Surgical Management:
Surgical management is indicated for DDH that is irreducible, neglected, or has failed conservative treatment
Options include: Closed reduction with spica casting (for younger infants)
Open reduction of the hip (if closed reduction fails or if there are significant soft tissue contractures)
Pelvic osteotomy (e.g., Pemberton, Salter, Dega) to improve acetabular coverage
Femoral osteotomy may be combined with pelvic osteotomy.
Supportive Care:
Supportive care involves educating parents on harness care, skin hygiene, and signs of complications (e.g., nerve palsy, skin breakdown)

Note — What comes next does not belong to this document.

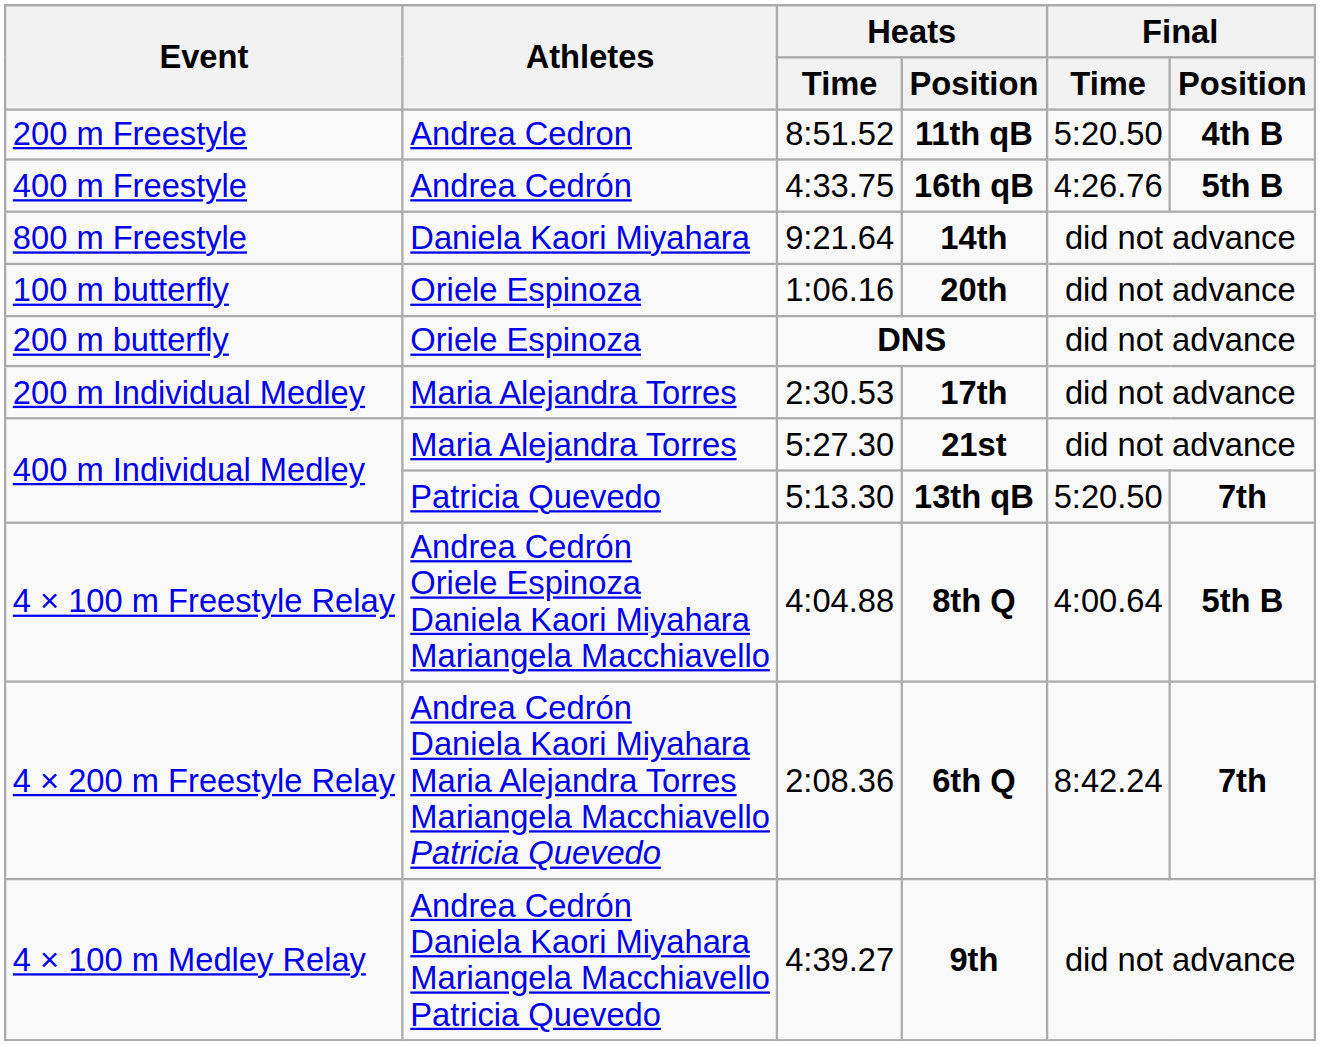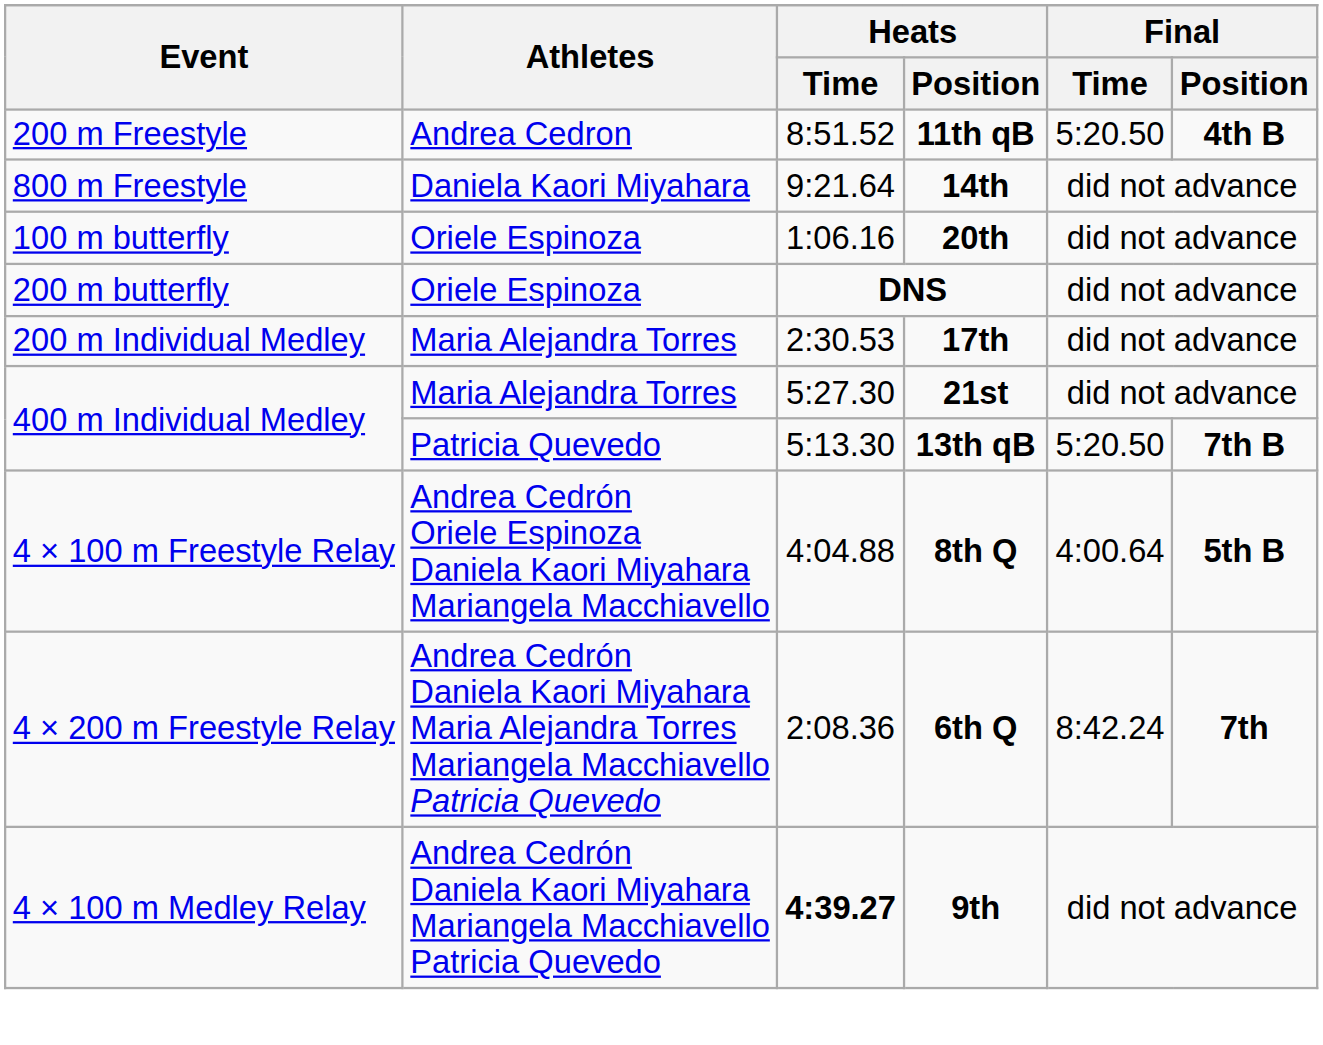- row: 400 m Freestyle | Andrea Cedrón | 4:33.75 | 16th qB | 4:26.76 | 5th B
13th qB | Final / Position: 7th -> 7th B
9th | Heats / Time: normal -> bold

Regular clinical and radiological follow-up is essential to monitor progress and adjust treatment as needed
Physiotherapy may be required post-treatment to regain full range of motion and strength.
Complications
Early Complications:
Early complications of DDH management include: Pavlik harness-related issues: skin irritation, pressure sores, femoral nerve palsy (rare), avascular necrosis (rare, often due to overtreatment or improper positioning).
Late Complications:
Late complications, especially if DDH is untreated or inadequately managed, can include: Osteoarthritis
Avascular necrosis of the femoral head
Irreparable joint damage
Chronic hip pain
Limp and gait abnormalities
Hip dislocation recurrence.
Prevention Strategies:
Prevention strategies focus on early detection through routine screening
This includes: Clinical examination at birth and at subsequent well-child visits
Universal ultrasound screening in high-risk populations or based on local protocols
Promoting safe swaddling practices to avoid excessive hip adduction and extension
Educating healthcare providers on the importance of early diagnosis.
Prognosis
Factors Affecting Prognosis:
The prognosis of DDH is generally excellent when diagnosed and treated early
Factors influencing outcome include: Age at diagnosis
Severity of dysplasia
Adequacy of reduction and stability
Adherence to treatment
Presence of associated anomalies.
Outcomes:
With early and appropriate treatment, most infants achieve a stable hip with normal function and morphology
Late diagnosis or treatment can lead to poorer outcomes, including early-onset osteoarthritis and the need for reconstructive surgery
Approximately 80-90% of infants treated with the Pavlik harness before 3 months of age achieve a satisfactory reduction.
Follow Up:
Long-term follow-up is crucial, especially for those with treated DDH or significant dysplasia
This typically involves clinical assessments and serial radiographs until skeletal maturity to monitor for recurrence or the development of late complications like osteoarthritis
Standard follow-up includes checks at 6 weeks, 3 months, 6 months, 1 year, and annually thereafter as clinically indicated.
Key Points
Exam Focus:
Barlow's test assesses for provocation of dislocation
Ortolani's test assesses for reduction of a dislocated hip
Ultrasound is preferred for screening infants < 6 months
Radiographs are used for infants > 6 months
Pavlik harness is the primary treatment for infants < 6 months with unstable hips or significant dysplasia.
Clinical Pearls:
Always perform hip examination in a relaxed infant, preferably on a warm surface
Remember that a "clunk" on Ortolani's maneuver can be from a tight labrum or ligament, not necessarily a dislocated hip
Monitor for signs of skin breakdown and neurovascular compromise with harness use.
Common Mistakes:
Over-reliance on a single physical exam finding without imaging
Delaying imaging in a persistently unstable or painful hip
Improper application or prolonged immobilization with the Pavlik harness, leading to complications
Failing to follow up adequately, missing early signs of treatment failure or recurrence.